__TRY IT__:
Below are entries; copy exactly the lines from the one with "html: none ->" through the one with "align-items: flex-end ->", both included, and leave out the rest.

__RAW DATA__:
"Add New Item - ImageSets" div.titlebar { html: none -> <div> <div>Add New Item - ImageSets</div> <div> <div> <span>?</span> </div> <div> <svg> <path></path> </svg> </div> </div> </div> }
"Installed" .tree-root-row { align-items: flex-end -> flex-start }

...

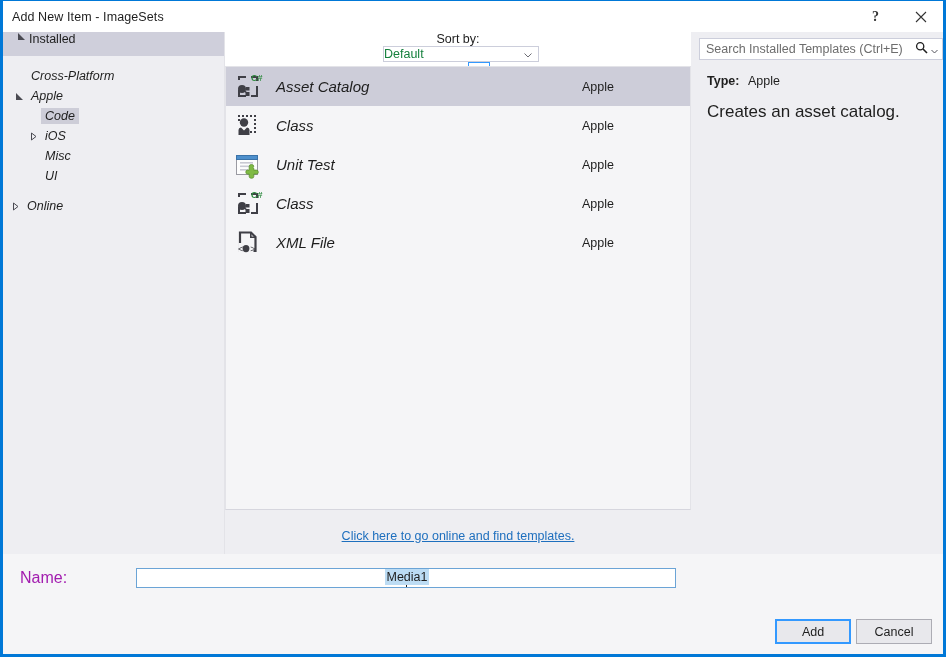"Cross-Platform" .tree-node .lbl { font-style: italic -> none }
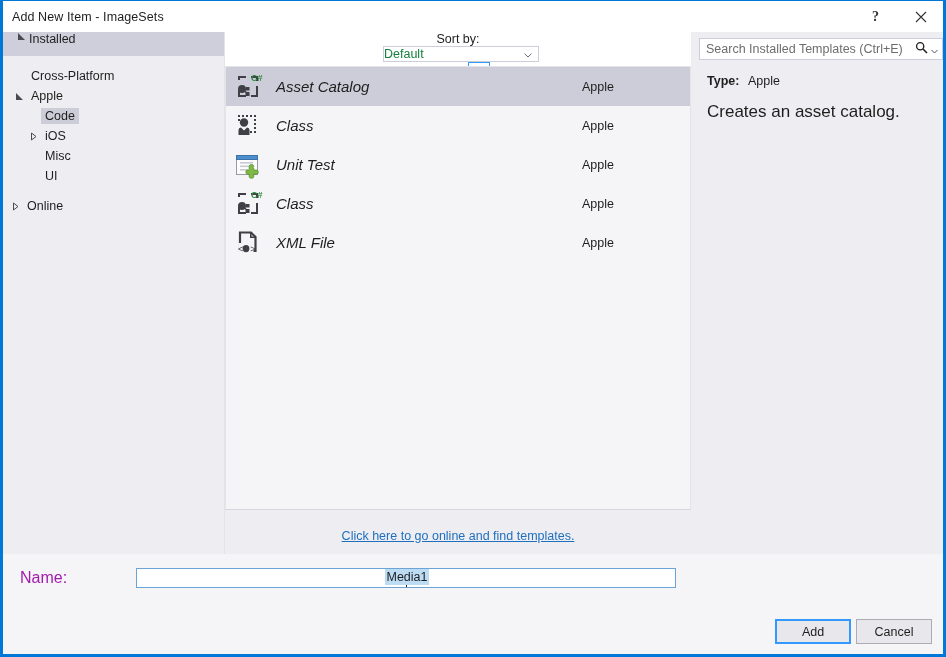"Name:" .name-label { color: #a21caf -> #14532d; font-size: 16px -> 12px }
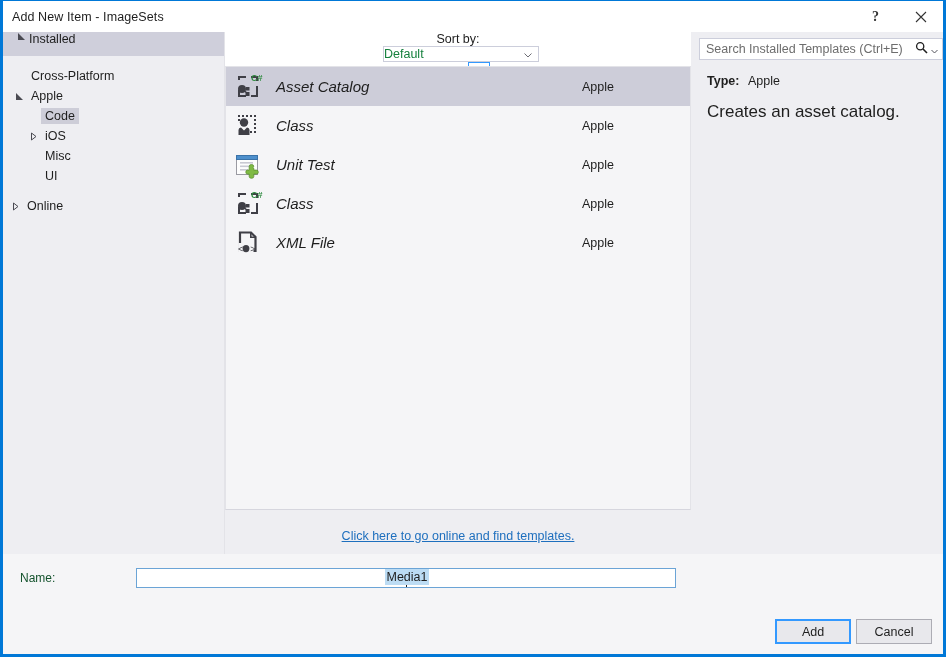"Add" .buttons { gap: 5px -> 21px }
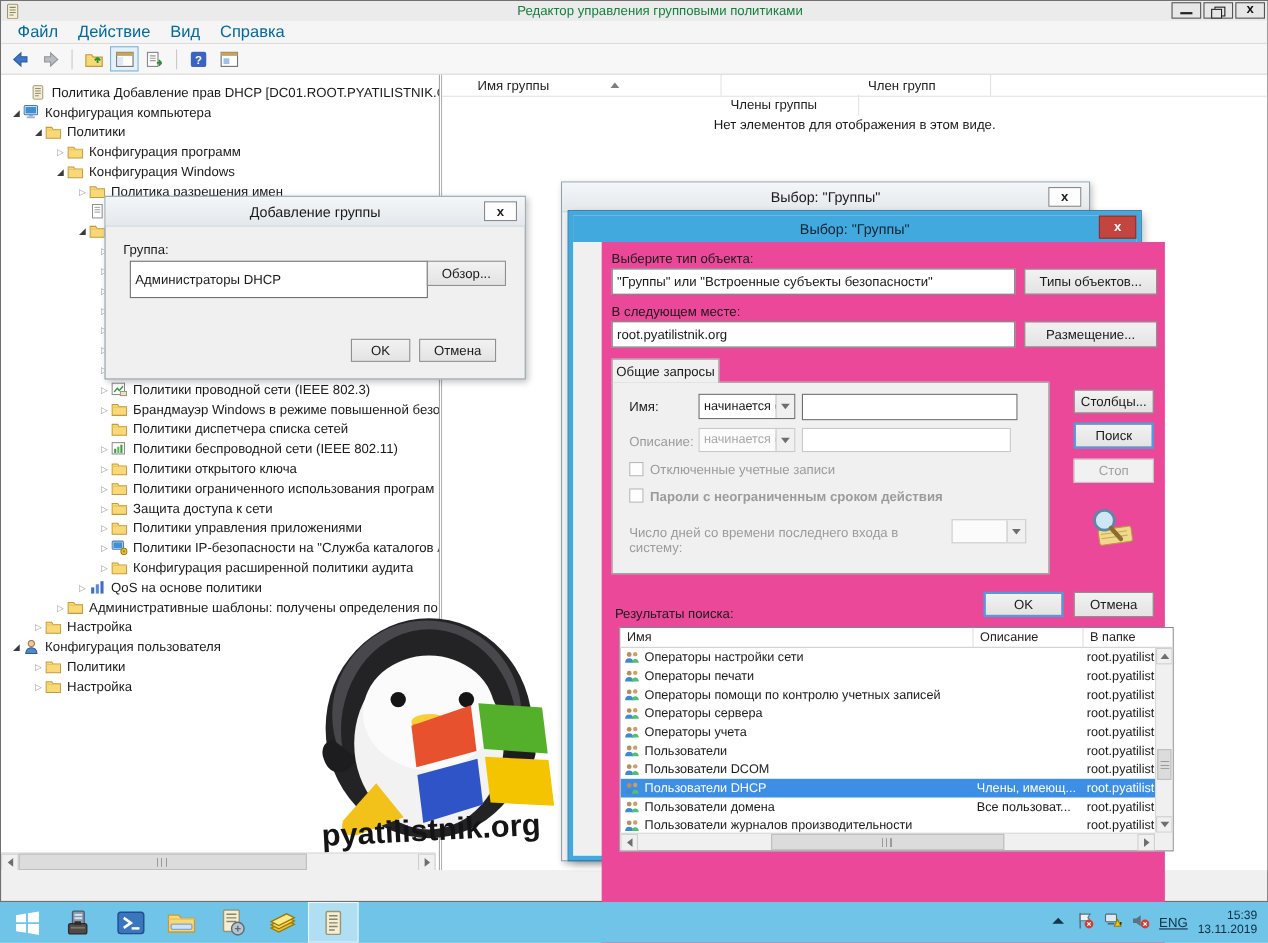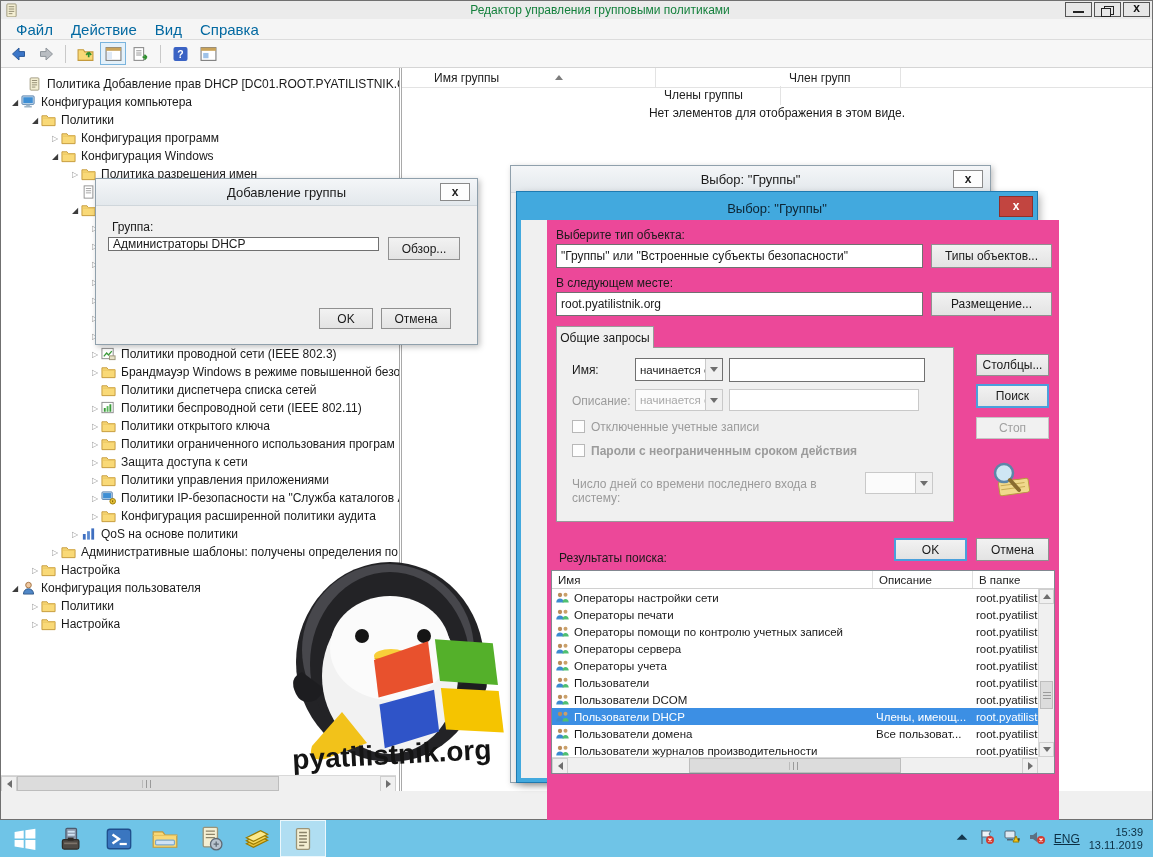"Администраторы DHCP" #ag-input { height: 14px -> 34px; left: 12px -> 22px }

__PROBLEM SOLUTION__:
"Add New Item - ImageSets" div.titlebar { html: none -> <div> <div>Add New Item - ImageSets</div> <div> <div> <span>?</span> </div> <div> <svg> <path></path> </svg> </div> </div> </div> }
"Installed" .tree-root-row { align-items: flex-end -> flex-start }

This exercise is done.